◆ MATERIAL SUPPLIED ◆
________

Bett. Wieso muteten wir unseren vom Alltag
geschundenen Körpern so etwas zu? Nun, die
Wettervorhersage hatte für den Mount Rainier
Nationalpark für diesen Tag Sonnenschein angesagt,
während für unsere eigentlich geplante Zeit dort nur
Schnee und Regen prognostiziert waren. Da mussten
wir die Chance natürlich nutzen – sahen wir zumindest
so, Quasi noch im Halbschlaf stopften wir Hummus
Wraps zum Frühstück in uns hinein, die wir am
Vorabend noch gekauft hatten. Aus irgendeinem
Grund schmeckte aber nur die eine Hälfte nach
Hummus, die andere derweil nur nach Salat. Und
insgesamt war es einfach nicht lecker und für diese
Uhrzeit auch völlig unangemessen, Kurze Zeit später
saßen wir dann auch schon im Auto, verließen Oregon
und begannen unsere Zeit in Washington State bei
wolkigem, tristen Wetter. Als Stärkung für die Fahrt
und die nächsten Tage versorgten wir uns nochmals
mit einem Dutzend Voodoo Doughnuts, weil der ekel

________

◆ DIRECTIONS FOR THIS TASK ◆
Retype the lines from the one containing "wir die Chance" to the last line above. Change nothing and include no others.

◆ OUTPUT FOR THIS EXERCISE ◆
wir die Chance natürlich nutzen – sahen wir zumindest
so, Quasi noch im Halbschlaf stopften wir Hummus
Wraps zum Frühstück in uns hinein, die wir am
Vorabend noch gekauft hatten. Aus irgendeinem
Grund schmeckte aber nur die eine Hälfte nach
Hummus, die andere derweil nur nach Salat. Und
insgesamt war es einfach nicht lecker und für diese
Uhrzeit auch völlig unangemessen, Kurze Zeit später
saßen wir dann auch schon im Auto, verließen Oregon
und begannen unsere Zeit in Washington State bei
wolkigem, tristen Wetter. Als Stärkung für die Fahrt
und die nächsten Tage versorgten wir uns nochmals
mit einem Dutzend Voodoo Doughnuts, weil der ekel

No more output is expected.